SAN DIEGO – A Mexican national captured in Madera three months ago, who is charged with a mass murder in his native country, was turned over Tuesday to Mexican law enforcement personnel at a San Diego-area border crossing by officers from U.S. Immigration and Customs Enforcement’s (ICE) Enforcement and Removal Operations (ERO).
Miguel Cruz-Santoyo, 57, was transferred to the custody of representatives from the Mexican Attorney General’s Office. Cruz-Santoyo is wanted in Mexico on charges of murder, battery and dangerous attack. According to the Mexican arrest warrant, on March 17, 2000, Cruz-Santoyo allegedly walked into an auto body shop in Morelia, Mexico, and opened fire with a semi-automatic weapon, killing three individuals and wounding two others. Prior to his arrest, Mexican authorities considered Cruz-Santoyo one of the most wanted fugitives in the state of Michoacán.

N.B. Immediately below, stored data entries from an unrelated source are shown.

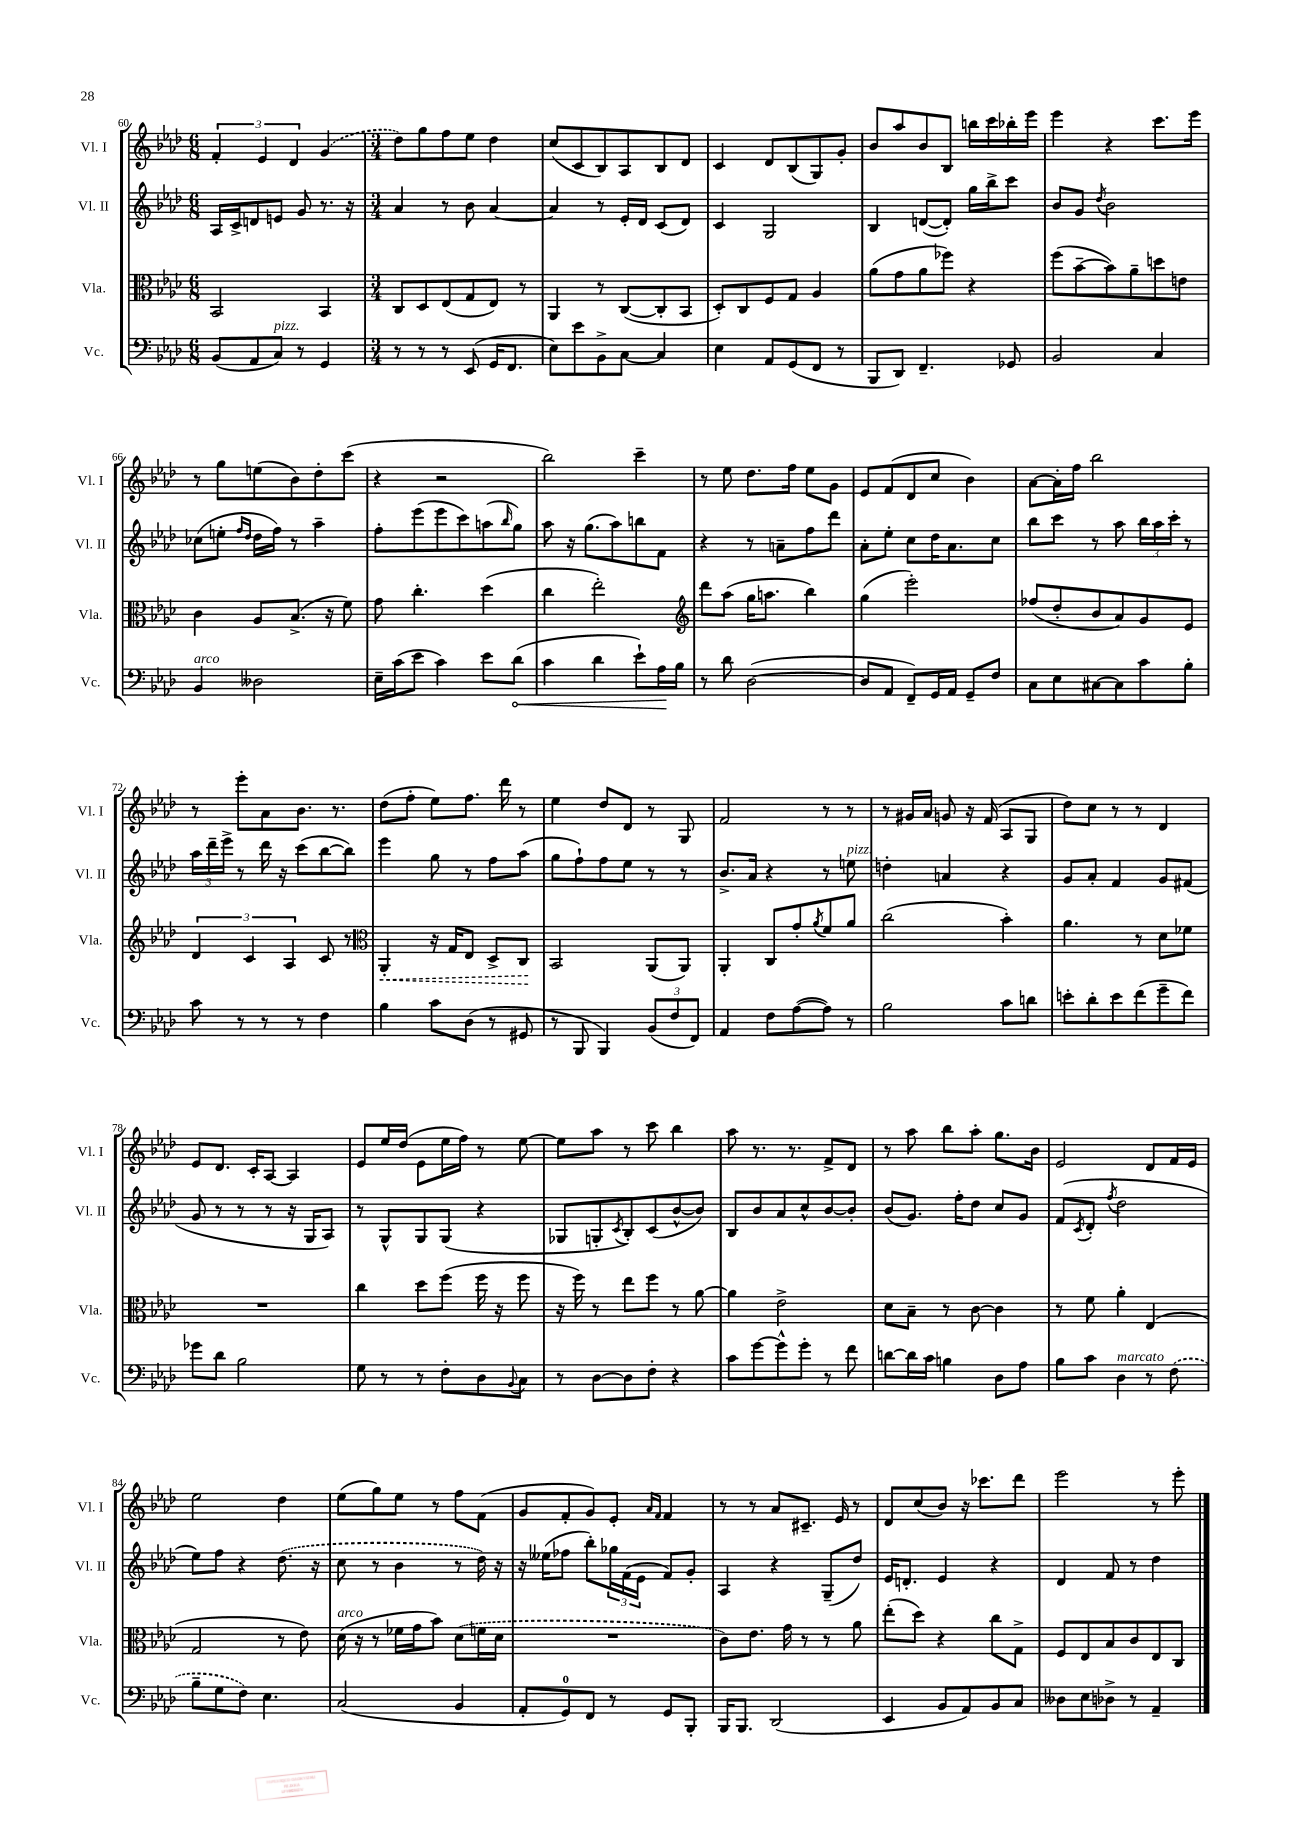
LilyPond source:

<<
\new StaffGroup <<
\new Staff = "s0" \with { instrumentName = "Vl. I" shortInstrumentName = "Vl. I" } {
    \clef treble \key aes \major \numericTimeSignature \time 6/8
    \tuplet 3/2 { f'4-. ees'4 des'4 } \once \slurDashed g'4( |
    \numericTimeSignature \time 3/4 des''8) g''8 f''8 ees''8 des''4 |
    c''8( c'8 bes8) aes8 bes8 des'8 |
    c'4 des'8 bes8( g8) g'8-. |
    bes'8 aes''8 bes'8 bes8 b''16 c'''16 bes''16-. ees'''16 |
    ees'''4 r4 c'''8. ees'''16 |
    r8 g''8 e''8( bes'8) des''8-. c'''8( |
    r4 r2 |
    bes''2) c'''4-- |
    r8 ees''8 des''8. f''16 ees''8 g'8 |
    ees'8 f'8( des'8 c''8 bes'4) |
    aes'8~ aes'16-. f''16 bes''2 |
    r8 ees'''8-. aes'8 bes'8. r8. |
    des''8( f''8-. ees''8) f''8. des'''16 r8 |
    ees''4 des''8 des'8 r8 g8 |
    f'2 r8 r8 |
    r8 gis'16 aes'16 g'8 r16 f'16( aes8 g8 |
    des''8) c''8 r8 r8 des'4 |
    ees'8 des'8. c'16-. aes8~ aes4 |
    ees'8 ees''16 des''16( ees'8 ees''16 f''16) r8 ees''8~ |
    ees''8 aes''8 r8 c'''8 bes''4 |
    aes''8 r8. r8. f'8-> des'8 |
    r8 aes''8 bes''8 aes''8-. g''8. bes'16 |
    ees'2 des'8 f'16 ees'16 |
    ees''2 des''4 |
    ees''8( g''8) ees''8 r8 f''8 f'8( |
    g'8 f'8-. g'8) ees'8-. \grace { aes'16 f'16 } f'4 |
    r8 r8 aes'8 cis'8.-- ees'16 r8 |
    des'8 c''8( bes'8) r16 ces'''8. des'''8 |
    ees'''2 r8 ees'''8-. \bar "|." |
}
\new Staff = "s1" \with { instrumentName = "Vl. II" shortInstrumentName = "Vl. II" } {
    \clef treble \key aes \major \numericTimeSignature \time 6/8
    aes16 c'16-> d'8 e'8 g'8 r8. r16 |
    \numericTimeSignature \time 3/4 aes'4 r8 bes'8 aes'4~ |
    aes'4 r8 ees'16-. des'16 c'8( des'8) |
    c'4 g2 |
    bes4 d'8~( d'8-.) g''16 bes''16-> c'''8 |
    bes'8 g'8 \acciaccatura { des''8 } bes'2 |
    ces''8( e''8-. \grace { f''16 des''16 } des''16 f''16) r8 aes''4-- |
    f''8-. ees'''8( ees'''8 c'''8) a''8( \grace { bes''16 } g''8) |
    aes''8 r16 g''8.( aes''8) b''8 f'8 |
    r4 r8 a'8-- f''8 des'''8 |
    aes'8-. ees''8-. c''8 des''16 aes'8. c''8 |
    bes''8 c'''8 r8 aes''8 \tuplet 3/2 { bes''16 aes''16 c'''16-. } r8 |
    \tuplet 3/2 { aes''16 des'''16-- ees'''16-> } r8 des'''16 r16 c'''8( bes''8~ bes''8) |
    ees'''4 g''8 r8 f''8 aes''8( |
    g''8 f''8-!) f''8 ees''8 r8 r8 |
    bes'8.-> aes'16 r4 r8 e''8^\markup { \italic "pizz." } |
    d''4-. a'4 r4 |
    g'8 aes'8-. f'4 g'8 fis'8( |
    g'8 r8 r8 r8 r16 g16 aes8) |
    r8 g8-^ g8 g8( r4 |
    ges8 g8-. \acciaccatura { c'8 } bes8-.) c'8( bes'8~-^ bes'8) |
    bes8 bes'8 aes'8 c''8-^ bes'8~ bes'8-. |
    bes'8( g'8.) f''16-. des''8 c''8 g'8 |
    f'8( \acciaccatura { c'8 } des'8-. \acciaccatura { f''8 } des''2 |
    ees''8) f''8 r4 \once \slurDashed des''8.( r16 |
    c''8 r8 bes'4 r8 des''16) r16 |
    r16 eeses''16( fes''8 bes''8-.) \tuplet 3/2 { ges''16 f'16( ees'16 } f'8) g'8-. |
    aes4 r4 g8--( des''8) |
    ees'16 d'8.-. ees'4 r4 |
    des'4 f'8 r8 des''4 \bar "|." |
}
\new Staff = "s2" \with { instrumentName = "Vla." shortInstrumentName = "Vla." } {
    \clef alto \key aes \major \numericTimeSignature \time 6/8
    bes,2 bes,4 |
    \numericTimeSignature \time 3/4 c8 des8 ees8( g8 ees8) r8 |
    aes,4 r8 c8~( c8-. bes,8 |
    des8-.) c8 f8 g8 aes4 |
    aes'8( g'8 aes'8 fes''8) r4 |
    f''8( bes'8~-- bes'8) aes'8-- d''8 e'8 |
    c'4 aes8 bes8.->( r16 f'8) |
    g'8 c''4.-. des''4( |
    c''4 ees''2-.) |
    \clef treble des'''8 aes''8( g''16 a''8. bes''4) |
    g''4( ees'''2-.) |
    fes''8( des''8-. bes'8 aes'8) g'8 ees'8 |
    \tuplet 3/2 { des'4 c'4 aes4 } c'8 r8 |
    \clef alto \once \override Hairpin.style = #'dashed-line aes,4-.\< r16 g16 ees8 des8-> c8\! |
    bes,2 aes,8( aes,8) |
    aes,4-. c8 g'8-. \acciaccatura { aes'8 } f'8 aes'8 |
    c''2( bes'4-.) |
    aes'4. r8 des'8 fes'8 |
    R2. |
    c''4 des''8 f''8( f''16 r16 f''8 |
    r16 f''16) r8 ees''8 f''8 r8 aes'8~ |
    aes'4 ees'2-> |
    des'8 bes8-- r8 c'8~ c'4 |
    r8 f'8 aes'4-. ees4( |
    g2 r8 ees'8) |
    des'16^\markup { \italic "arco" }( r16 r8 fes'16 g'16 bes'8) \once \slurDashed des'8( f'16 des'16 |
    R2. |
    c'8) ees'8. g'16 r8 r8 aes'8 |
    ees''8-.( des''8) r4 c''8 g8-> |
    f8 ees8 bes8 c'8 ees8 c8 \bar "|." |
}
\new Staff = "s3" \with { instrumentName = "Vc." shortInstrumentName = "Vc." } {
    \clef bass \key aes \major \numericTimeSignature \time 6/8
    bes,8( aes,8 c8^\markup { \italic "pizz." }) r8 g,4 |
    \numericTimeSignature \time 3/4 r8 r8 r8 ees,8( g,16 f,8. |
    ees8) ees'8 bes,8-> c8~ c4 |
    ees4 aes,8 g,8( f,8 r8 |
    bes,,8 des,8) f,4.-- ges,8 |
    bes,2 c4 |
    bes,4^\markup { \italic "arco" } deses2 |
    ees16-- c'16( ees'8 c'4) ees'8 \once \override Hairpin.circled-tip = ##t des'8\<( |
    c'4 des'4 ees'8-!) aes16\! bes16 |
    r8 des'8 des2~( |
    des8 aes,8 f,8--) g,16 aes,16 g,8-- f8 |
    c8 ees8 cis8~ cis8 c'8 bes8-. |
    c'8 r8 r8 r8 f4 |
    bes4 c'8 des8( r8 gis,8 |
    r8 bes,,8 bes,,4) \tuplet 3/2 { bes,8( f8 f,8) } |
    aes,4 f8 aes8~( aes8) r8 |
    bes2 c'8 d'8 |
    e'8-. des'8-. e'8 f'8( g'8-- f'8) |
    ges'8 des'8 bes2 |
    g8 r8 r8 f8-. des8 \appoggiatura { bes,8 } c8 |
    r8 des8~ des8 f8-. r4 |
    c'8 g'8~ g'8-^ g'8-. r8 f'8 |
    d'8~ d'16 c'16 b4 des8 aes8 |
    bes8 c'8 des4^\markup { \italic "marcato" } r8 \once \slurDashed f8( |
    bes8-- g8 f8) ees4. |
    c2( bes,4 |
    aes,8-. g,8-0) f,8 r8 g,8 bes,,8-. |
    bes,,16 bes,,8. des,2( |
    ees,4 bes,8 aes,8) bes,8 c8 |
    deses8 ees8 des8-> r8 aes,4-- \bar "|." |
}
>>
>>
\layout { \context { \Score currentBarNumber = #60 } }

Cruz-Santoyo’s repatriation to Mexico follows his capture Oct. 23, 2013, at a residence in Madera. He was taken into custody without incident by officers with ERO Fresno’s Fugitive Operations Team. The arrest occurred after ERO Fresno was alerted by the Mexican Attorney General’s Office about the outstanding arrest warrant for Cruz-Santoyo. ERO immediately initiated a follow-up investigation and developed information on the suspect’s whereabouts.
"Criminals who seek to escape responsibility for their actions by fleeing to the United States will find no sanctuary in our communities" said Timothy Aitken, field office director for ERO San Francisco. "As this case makes clear, we are working closely with our foreign counterparts to promote public safety and hold criminals accountable – no matter where they commit their crimes."
Following his arrest in October, ERO placed Cruz-Santoyo in immigration removal proceedings. He was ordered deported by an immigration judge in San Francisco earlier this month, paving the way for Tuesday’s repatriation.
Since Oct. 1, 2009, ERO has removed more than 566 foreign fugitives from the United States who were being sought in their native countries for serious crimes, including kidnapping, rape and murder. ERO works with ICE’s Office of International Affairs, foreign consular offices in the United States, and Interpol to identify foreign fugitives illegally present in the country.